**HOW TO COMPLETE THIS TASK:** Set down exactly the first line of the entries and every line after it, through the line with "If all causes".

(Source records)

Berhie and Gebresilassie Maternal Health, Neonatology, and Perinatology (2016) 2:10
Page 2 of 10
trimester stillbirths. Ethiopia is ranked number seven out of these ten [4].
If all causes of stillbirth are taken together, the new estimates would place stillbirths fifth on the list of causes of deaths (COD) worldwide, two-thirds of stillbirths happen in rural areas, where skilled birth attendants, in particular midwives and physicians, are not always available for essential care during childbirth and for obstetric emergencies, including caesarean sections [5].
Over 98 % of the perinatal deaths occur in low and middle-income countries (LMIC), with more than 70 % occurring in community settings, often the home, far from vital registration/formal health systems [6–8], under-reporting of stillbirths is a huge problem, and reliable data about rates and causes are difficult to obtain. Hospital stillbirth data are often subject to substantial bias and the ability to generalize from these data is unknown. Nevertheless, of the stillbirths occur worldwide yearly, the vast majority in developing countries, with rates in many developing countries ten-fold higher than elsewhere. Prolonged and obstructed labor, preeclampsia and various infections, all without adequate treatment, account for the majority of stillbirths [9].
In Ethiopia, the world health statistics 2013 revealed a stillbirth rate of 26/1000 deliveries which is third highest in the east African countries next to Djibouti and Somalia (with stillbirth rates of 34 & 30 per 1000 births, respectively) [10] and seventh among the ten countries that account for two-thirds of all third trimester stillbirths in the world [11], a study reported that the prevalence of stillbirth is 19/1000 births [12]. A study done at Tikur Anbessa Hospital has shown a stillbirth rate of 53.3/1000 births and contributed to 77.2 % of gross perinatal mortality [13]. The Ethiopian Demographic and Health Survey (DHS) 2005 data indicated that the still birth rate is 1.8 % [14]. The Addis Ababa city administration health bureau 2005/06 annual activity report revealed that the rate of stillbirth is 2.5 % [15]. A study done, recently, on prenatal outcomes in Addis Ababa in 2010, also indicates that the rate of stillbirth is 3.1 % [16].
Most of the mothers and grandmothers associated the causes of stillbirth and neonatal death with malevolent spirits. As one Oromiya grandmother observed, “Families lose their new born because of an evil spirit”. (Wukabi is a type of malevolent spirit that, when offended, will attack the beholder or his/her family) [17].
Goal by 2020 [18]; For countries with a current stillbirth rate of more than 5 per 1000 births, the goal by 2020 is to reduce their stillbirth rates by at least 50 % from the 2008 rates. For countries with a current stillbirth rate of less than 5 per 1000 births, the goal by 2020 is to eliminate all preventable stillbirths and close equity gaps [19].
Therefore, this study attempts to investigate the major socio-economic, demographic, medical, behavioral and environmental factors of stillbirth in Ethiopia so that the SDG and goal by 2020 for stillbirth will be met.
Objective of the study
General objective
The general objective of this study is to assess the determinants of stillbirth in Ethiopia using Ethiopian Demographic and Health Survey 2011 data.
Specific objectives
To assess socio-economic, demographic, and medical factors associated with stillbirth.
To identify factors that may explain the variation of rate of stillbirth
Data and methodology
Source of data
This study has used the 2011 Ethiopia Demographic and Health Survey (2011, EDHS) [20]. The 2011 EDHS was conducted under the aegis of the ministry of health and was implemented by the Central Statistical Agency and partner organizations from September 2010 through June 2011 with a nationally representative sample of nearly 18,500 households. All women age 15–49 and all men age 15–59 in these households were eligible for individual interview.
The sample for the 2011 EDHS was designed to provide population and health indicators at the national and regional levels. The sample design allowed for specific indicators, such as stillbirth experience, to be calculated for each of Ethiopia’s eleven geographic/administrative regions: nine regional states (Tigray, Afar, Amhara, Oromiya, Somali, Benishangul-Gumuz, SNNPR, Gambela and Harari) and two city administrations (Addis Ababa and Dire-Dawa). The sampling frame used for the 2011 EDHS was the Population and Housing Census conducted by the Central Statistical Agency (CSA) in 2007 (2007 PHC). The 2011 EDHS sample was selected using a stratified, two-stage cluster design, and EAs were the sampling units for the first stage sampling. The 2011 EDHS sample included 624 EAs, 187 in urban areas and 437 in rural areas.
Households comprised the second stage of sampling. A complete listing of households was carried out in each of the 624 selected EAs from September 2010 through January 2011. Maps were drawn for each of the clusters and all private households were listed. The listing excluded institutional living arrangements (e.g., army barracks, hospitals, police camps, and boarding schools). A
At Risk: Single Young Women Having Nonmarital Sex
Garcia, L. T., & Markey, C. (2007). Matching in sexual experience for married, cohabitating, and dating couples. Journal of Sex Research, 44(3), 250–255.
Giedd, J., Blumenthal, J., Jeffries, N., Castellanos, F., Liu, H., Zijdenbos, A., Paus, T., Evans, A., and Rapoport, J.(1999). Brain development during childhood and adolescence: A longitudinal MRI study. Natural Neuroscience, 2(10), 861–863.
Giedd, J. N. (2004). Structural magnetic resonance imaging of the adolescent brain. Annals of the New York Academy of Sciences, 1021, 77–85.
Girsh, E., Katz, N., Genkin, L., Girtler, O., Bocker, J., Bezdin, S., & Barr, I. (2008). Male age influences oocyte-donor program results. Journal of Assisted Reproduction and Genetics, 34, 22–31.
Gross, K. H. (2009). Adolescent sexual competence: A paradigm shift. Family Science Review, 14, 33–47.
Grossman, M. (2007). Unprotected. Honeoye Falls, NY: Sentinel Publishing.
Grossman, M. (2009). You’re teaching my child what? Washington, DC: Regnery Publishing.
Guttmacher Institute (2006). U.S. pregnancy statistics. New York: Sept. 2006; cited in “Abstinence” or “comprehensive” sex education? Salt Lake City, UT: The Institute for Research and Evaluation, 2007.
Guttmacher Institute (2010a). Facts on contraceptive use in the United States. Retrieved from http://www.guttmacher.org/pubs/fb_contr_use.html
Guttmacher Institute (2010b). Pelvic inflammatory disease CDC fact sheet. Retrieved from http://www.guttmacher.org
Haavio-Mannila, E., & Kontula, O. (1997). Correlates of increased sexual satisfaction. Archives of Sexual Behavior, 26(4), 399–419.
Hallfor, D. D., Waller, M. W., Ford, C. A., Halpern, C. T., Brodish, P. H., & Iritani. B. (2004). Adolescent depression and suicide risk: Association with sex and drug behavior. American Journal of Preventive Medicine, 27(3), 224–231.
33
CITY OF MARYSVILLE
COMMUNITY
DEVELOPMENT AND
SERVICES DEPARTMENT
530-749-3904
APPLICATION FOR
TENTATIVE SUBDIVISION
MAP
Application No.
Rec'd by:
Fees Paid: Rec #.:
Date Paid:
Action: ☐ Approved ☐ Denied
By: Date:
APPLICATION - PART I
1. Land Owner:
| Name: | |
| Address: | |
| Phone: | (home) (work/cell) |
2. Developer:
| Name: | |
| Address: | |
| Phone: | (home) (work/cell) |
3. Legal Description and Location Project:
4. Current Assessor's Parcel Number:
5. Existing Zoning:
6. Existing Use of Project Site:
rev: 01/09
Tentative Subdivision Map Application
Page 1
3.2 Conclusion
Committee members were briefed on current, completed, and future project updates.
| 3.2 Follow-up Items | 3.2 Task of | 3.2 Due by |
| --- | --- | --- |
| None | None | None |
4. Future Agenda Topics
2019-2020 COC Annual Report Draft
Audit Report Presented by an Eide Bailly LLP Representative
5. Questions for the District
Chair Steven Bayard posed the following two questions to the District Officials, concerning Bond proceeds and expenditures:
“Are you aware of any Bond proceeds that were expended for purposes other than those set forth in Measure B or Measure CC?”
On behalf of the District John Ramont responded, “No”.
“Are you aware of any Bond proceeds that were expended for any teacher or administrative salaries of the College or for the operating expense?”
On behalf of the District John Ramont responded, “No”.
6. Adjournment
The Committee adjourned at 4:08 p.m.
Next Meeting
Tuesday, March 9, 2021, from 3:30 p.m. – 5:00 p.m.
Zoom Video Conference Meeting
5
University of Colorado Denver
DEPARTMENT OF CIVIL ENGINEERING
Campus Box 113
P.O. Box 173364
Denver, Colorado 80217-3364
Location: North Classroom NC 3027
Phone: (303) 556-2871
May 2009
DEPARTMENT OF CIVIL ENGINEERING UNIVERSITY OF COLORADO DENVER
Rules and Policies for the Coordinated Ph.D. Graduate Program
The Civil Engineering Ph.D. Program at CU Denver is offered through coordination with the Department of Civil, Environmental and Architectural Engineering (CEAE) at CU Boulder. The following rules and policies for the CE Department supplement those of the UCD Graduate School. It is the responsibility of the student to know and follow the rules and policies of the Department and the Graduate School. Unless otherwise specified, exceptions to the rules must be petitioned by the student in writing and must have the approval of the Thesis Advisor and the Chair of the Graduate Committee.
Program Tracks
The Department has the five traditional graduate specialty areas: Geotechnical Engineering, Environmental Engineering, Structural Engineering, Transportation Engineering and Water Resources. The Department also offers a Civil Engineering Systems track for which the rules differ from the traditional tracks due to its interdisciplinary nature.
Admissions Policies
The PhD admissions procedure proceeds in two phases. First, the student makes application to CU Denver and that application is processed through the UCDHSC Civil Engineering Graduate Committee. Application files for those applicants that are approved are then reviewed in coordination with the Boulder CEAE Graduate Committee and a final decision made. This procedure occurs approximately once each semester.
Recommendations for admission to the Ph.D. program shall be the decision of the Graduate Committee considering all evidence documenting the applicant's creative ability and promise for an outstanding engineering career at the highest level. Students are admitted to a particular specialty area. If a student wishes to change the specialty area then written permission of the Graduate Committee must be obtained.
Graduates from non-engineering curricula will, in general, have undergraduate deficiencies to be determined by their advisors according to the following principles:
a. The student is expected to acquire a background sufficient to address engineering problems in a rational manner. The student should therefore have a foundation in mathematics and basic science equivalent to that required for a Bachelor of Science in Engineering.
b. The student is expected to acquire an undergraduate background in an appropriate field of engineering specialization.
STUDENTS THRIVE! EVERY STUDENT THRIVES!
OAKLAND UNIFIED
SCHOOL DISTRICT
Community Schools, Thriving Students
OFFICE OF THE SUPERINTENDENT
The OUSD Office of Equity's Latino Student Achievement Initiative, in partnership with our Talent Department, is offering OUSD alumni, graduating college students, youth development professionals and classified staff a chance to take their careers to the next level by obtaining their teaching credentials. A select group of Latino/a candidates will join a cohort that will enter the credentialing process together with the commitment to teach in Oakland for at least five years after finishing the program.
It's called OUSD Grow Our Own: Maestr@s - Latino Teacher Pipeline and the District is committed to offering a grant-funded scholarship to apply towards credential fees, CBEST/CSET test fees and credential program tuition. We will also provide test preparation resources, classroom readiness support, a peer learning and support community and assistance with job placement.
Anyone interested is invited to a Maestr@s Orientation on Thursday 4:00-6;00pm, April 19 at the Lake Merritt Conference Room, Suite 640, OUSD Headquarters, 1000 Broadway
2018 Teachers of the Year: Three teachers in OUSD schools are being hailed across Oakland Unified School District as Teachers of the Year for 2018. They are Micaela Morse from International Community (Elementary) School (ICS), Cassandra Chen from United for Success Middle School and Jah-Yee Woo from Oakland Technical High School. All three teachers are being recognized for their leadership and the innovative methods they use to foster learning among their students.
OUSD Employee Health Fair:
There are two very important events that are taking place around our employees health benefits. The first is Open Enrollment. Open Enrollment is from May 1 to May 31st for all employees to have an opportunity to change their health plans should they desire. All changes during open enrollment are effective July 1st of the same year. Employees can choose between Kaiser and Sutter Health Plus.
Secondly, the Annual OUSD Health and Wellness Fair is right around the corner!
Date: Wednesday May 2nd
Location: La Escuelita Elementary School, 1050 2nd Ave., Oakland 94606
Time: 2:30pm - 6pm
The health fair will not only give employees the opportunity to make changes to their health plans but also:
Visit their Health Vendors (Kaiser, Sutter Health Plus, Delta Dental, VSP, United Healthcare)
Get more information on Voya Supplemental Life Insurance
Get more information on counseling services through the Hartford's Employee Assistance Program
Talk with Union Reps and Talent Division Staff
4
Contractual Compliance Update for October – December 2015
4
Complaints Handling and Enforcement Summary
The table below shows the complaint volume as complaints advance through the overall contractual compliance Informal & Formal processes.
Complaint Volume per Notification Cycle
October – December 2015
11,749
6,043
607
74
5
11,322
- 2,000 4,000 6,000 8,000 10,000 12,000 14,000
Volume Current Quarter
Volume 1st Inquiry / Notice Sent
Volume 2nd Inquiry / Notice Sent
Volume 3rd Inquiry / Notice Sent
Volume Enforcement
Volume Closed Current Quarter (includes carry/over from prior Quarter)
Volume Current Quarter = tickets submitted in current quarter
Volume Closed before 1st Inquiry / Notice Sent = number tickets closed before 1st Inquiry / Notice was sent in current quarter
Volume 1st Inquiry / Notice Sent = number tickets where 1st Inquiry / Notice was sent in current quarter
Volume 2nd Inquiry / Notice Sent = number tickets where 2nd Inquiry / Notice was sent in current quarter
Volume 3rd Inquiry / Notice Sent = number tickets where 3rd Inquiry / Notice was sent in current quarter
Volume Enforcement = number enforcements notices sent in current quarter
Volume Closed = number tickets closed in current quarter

**TASK RESULT:**
Berhie and Gebresilassie Maternal Health, Neonatology, and Perinatology (2016) 2:10
Page 2 of 10
trimester stillbirths. Ethiopia is ranked number seven out of these ten [4].
If all causes of stillbirth are taken together, the new estimates would place stillbirths fifth on the list of causes of deaths (COD) worldwide, two-thirds of stillbirths happen in rural areas, where skilled birth attendants, in particular midwives and physicians, are not always available for essential care during childbirth and for obstetric emergencies, including caesarean sections [5].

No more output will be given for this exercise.